So far, these are just straws in the wind. The new German party isn't yet a reality and seems comprised mainly of those orthodox economists who fear the weakness of the rest of the eurozone sapping German savings and prosperity. The Dutch Parliament is required to take note of the petition for a referendum but not to act on it.
The difficulty is to analyze the difference between a specifically anti-European sentiment and a vaguer resentment at economic conditions. Holland, officially in recession after two successive quarters of economic contraction, has seen one of the deepest falls in living standards in Europe with the government warning glumly of more austerity to come.
After contracting 0.6 percent in the last quarter, the eurozone economies are looking at continued decline this year, albeit at a slightly slower pace. The European Central Bank last week forecast a 0.5 percent drop for 2013. It could be worse. With France suffering its highest unemployment since the 1930s, the French economy is contracting at its fastest rate in four years and Italy and Spain are also shrinking.

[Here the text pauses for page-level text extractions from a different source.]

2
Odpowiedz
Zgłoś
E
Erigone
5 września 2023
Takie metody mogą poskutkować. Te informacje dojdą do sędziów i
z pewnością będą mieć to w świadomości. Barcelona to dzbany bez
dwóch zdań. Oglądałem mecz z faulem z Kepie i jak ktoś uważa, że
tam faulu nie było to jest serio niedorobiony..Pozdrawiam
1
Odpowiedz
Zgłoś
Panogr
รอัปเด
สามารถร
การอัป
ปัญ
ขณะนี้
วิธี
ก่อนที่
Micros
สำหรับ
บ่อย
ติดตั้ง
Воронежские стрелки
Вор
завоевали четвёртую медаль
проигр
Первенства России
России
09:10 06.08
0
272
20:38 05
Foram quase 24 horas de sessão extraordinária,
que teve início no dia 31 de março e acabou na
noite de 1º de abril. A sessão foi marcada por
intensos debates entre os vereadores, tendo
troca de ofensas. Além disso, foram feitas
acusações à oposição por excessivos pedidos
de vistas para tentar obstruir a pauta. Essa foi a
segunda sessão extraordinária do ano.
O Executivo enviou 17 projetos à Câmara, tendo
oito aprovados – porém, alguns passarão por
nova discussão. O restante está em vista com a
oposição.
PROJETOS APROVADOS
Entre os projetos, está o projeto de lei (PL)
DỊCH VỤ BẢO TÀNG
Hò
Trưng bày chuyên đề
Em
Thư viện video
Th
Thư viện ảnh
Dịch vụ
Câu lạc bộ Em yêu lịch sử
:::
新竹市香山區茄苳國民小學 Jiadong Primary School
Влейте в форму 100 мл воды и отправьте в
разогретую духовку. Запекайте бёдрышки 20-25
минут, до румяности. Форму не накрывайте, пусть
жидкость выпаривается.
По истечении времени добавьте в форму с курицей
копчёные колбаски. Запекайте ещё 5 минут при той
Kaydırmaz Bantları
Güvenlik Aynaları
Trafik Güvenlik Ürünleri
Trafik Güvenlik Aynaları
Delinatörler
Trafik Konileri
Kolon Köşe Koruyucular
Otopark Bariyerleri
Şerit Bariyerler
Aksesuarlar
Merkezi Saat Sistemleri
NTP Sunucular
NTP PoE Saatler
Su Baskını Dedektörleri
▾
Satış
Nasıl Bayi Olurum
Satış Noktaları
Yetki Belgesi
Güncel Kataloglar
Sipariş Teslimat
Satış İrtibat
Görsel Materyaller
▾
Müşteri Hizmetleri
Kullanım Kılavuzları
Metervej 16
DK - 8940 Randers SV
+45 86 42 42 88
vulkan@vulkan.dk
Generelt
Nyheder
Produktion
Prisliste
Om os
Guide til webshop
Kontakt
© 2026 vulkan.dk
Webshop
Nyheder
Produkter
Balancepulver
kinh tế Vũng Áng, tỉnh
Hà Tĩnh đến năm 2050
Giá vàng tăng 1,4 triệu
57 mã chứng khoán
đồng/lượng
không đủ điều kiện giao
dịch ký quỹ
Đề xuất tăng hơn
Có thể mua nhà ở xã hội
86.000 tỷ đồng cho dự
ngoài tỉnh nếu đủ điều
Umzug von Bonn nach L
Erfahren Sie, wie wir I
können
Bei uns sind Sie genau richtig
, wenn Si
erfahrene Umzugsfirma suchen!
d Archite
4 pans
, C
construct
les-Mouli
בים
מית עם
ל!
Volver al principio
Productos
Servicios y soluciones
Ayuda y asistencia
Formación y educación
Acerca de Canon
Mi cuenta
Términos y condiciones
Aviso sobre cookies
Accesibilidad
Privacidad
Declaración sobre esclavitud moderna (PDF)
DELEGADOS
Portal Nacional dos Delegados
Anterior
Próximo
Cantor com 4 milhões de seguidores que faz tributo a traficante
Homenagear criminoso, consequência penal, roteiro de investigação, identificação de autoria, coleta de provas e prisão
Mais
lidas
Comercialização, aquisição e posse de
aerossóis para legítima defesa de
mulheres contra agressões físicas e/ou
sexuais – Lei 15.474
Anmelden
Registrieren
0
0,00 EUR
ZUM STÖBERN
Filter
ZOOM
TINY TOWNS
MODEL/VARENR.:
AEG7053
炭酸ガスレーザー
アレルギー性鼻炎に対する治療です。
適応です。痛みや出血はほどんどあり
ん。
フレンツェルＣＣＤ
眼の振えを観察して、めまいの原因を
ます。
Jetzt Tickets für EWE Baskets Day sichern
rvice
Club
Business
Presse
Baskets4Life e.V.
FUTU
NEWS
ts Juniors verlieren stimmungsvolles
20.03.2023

Were it not for hopes of a German recovery after a disappointing 2012 the eurozone's prospects would be even worse. But industrial orders in Germany fell 1.9 percent in January. And we shouldn't forget that new car sales in Germany in February declined year on year by 10 percent, in France 12 percent and in Italy 17 percent.
The contrast with the United States, after last week's announcement of a sharp jump in employment and the prospects of a decent 3 percent growth this year, could hardly be more clear. Last week's stress tests on U.S. banks were encouraging while all the big European banks are holding capital rations below those of their U.S. peers, to Standard and Poor's latest calculations indicate.
Bloomberg notes that the European banks have the widest credit default swap spreads, which means they are seen as significantly more at risk. Spain's big banks Santander and BBVA are seen as twice as risky at Citigroup or Bank of America.
Fitch's downgrade last week of Italian debt was one reminder that the euro crisis is far from over and this week comes another as European leaders meet in Brussels to try to decide what to do about Cyprus, one of the smallest European economies but one that that still to be the fatal straw that breaks the camel's back. This week's Brussels summit will be the first for newly elected Cypriot President Nicos Anastasiades, who insisted last week that any haircuts for depositors in his country's troubled banks would be "out of the question."
The sums involved are puny. Cyprus has a gross domestic product of $23 billion, which is almost like a rounding error in European balance sheets; there are banks that posted bigger losses. But the fear is of contagion, particularly with Italy still politically paralyzed after last month's inconclusive election and its banks reporting losses on bad loans. The banks Intesa, Banco Populare and UniCredit are all expected to post losses and troubled Monte Paschi is locked in legal proceedings with Nomura and Deutschebank over disputes over derivatives.
Despite some weakness last week, the euro continues to be reasonably strong against the dollar, thanks almost entirely to the pledge last year by European Central Bank President Mario Draghi to do "whatever it takes" to save the euro. The mechanism for this, announced last September, was a new facility called OMT, which stands for outright monetary transactions, and which was seen as a pledge for the ECB to stand as a lender of last resort, willing to buy a euro member's bonds when the markets refused more credit.
But Draghi's responses in a news conference last week have created uncertainty over the central bank's precise responsibility at such a time of crisis, with analysts from major banks like BNP-Parisbas grumbling that the goalposts were being moved and others requesting more clarity. The exact legal definition of OMT was "still being worked on," Draghi said.
"OMT cannot be used to enhance a return to the market," Draghi insisted, adding that "countries should be on the market by themselves" and be able "to issue along the yield curve, to a fairly broad category of investors and able to issue certain quantities."
So if the markets refuse to buy Italian debt, would the ECB step in? On the basis of Draghi's remarks, not necessarily; but in reality, almost certainly yes. Central bankers tend to be adept at gnomic statements that say little except to reveal the speaker's skills at the art of creative ambiguity.
But this brings us back to the evidence of growing skepticism among Europe's voters as their economies drift back into recession, their governments vow more austerity and their banks refuse to lend. Given the banks' own uncertainties over OMT, and over the prospects for Italy and Cyprus, who can blame them?